Häufige Fragen > Radiojod-Therapie 
 Frage 1: 
 Bei mir wurde ein heißer Knoten der Schilddrüse festgestellt und eine Radiojod-Therapie vorgeschlagen. Was ist das?  
 Antwort 1: 
 Die Schilddrüse benötigt zur Hormonherstellung Jod. Dabei kann sie inaktives Jod nicht von radioaktivem Jod unterscheiden. Das radioaktive Jod reichert sich somit ebenso wie das inaktive Jod besonders in den Arealen der Schilddrüse an, welche eine starke Hormonproduktion aufweisen, wie z.B. ein heißer Knoten. Das radioaktive Jod besitzt zu 90 % eine ß-Strahlung, welches nur wenige mm in das Gewebe eindringt. Die Umgebung des heißen Knotens wird somit weitgehend strahlenmäßig verschont. Das Jod, welches nicht in der Schilddrüse gebunden wird, wird mit Urin, Stuhl, Schweiß, Speichel und Atemluft ausgeschieden. Da dadurch die Umwelt erheblich belastet wird, müssen die Radiojod-Behandlungen, zumindest in Deutschland, stationär durchgeführt werden. Die Strahlenbelastung, welche Ihr Körper durch die Radiojod-Therapie erfährt, ist vergleichbar mit einer gründlichen Röntgenuntersuchung und somit keinesfalls gefährlich. Es sollte lediglich sorgfältig ausgeschlossen werden, dass keine Schwangerschaft vorliegt. Die Radiojod-Behandlung ist eine sehr schonende Therapie, welche einen operativen Eingriff vermeiden hilft. Sie sollten keine Angst vor der in diesem Fall medizinisch begründeten Strahlentherapie haben, da durch die Radiojod-Behandlung weder ein erhöhtes Risiko an Leukämie- oder an Krebserkrankungen entsteht.  
   
 Frage 2: 
 Man hört neuerdings soviel von Radiojod-Behandlungen der Schilddrüse. Welche Erkrankungen der Schilddrüse werden damit geheilt?  
 Antwort 2: 
 Die Radiojod-Behandlung wird eingesetzt zur Behandlung der Schilddrüsenüberfunktion, sowohl in ihrer manifesten als auch in ihrer latenten Form; ferner zur Ausschaltung von sogenannten heißen Knoten bzw. autonomen Adenomen und auch zur Verkleinerung von Strumen, welche medikamentös nur schwer zu beeinflussen sind.
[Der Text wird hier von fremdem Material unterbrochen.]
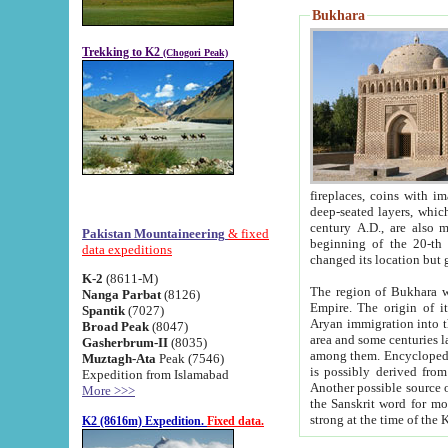
Bukhara
Trekking to K2
(Chogori Peak)
fireplaces, coins with images and inscriptions,
deep-seated layers, which belong to the period of the antiquity from the 3-d century B.C. until th
century A.D., are also most th
Pakistan Mountaineering
& fixed
beginning of the 20-th
data expeditions
K-2
(8611-M)
The region of Bukhara wa
Nanga Parbat
(8126)
Empire. The origin of its inhabitants goes back to the period of
Spantik
(7027)
Aryan immigration into the region. Iranian Soghdians inhabi
Broad Peak
(8047)
area and some centuries later the Persian language
Gasherbrum-II
(8035)
among them. Encyclopedia Iranica
Muztagh-Ata
Peak (7546)
is possibly derived from t
Expedition from Islamabad
Another possible source 
More >>>
the Sanskrit word for monastery and may be linked to the pre-Islamic presence of Buddhism (especially
K2 (8616m) Expedition.
Fixed data.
Hier handelt es sich am ehesten um Schilddrüsenvergrößerungen, welche trotz sorgfältig dosierter Schilddrüsenhormon-Therapie nach bereits stattgehabter Schilddrüsenoperation auftreten. Eine Radiojod-Behandlung erfolgt auch als Nachtherapie eines differenzierten Schilddrüsencarcinoms (siehe dort).  
   
 Frage 3: 
 Können durch die Radiojod-Behandlung Augensymptome, welche im Rahmen einer Basedow-Überfunktion vorhanden sind, verstärkt werden?  
 Antwort 3: 
 Augensymptome können zu jedem Zeitpunkt einer Basedow-Überfunktion verstärkt auftreten. Besonders häufig finden sich jedoch Zunahmen der Augensymptome bei abruptem Wechsel der Schilddrüsenfunktion im Rahmen der Therapie einer Basedow-Überfunktion. So können Augensymptome sowohl bei der operativen Therapie als auch bei der Radiojod- und medikamentösen Behandlung verstärkt auftreten. Bei der Radiojod-Therapie der Basedow-Überfunktion mit bestehender Augensymptomatik wird aus diesem Grund gleichzeitig eine Cortison-Behandlung eingeleitet, um eine Verschlechterung der Augensymptomatik zu verhindern.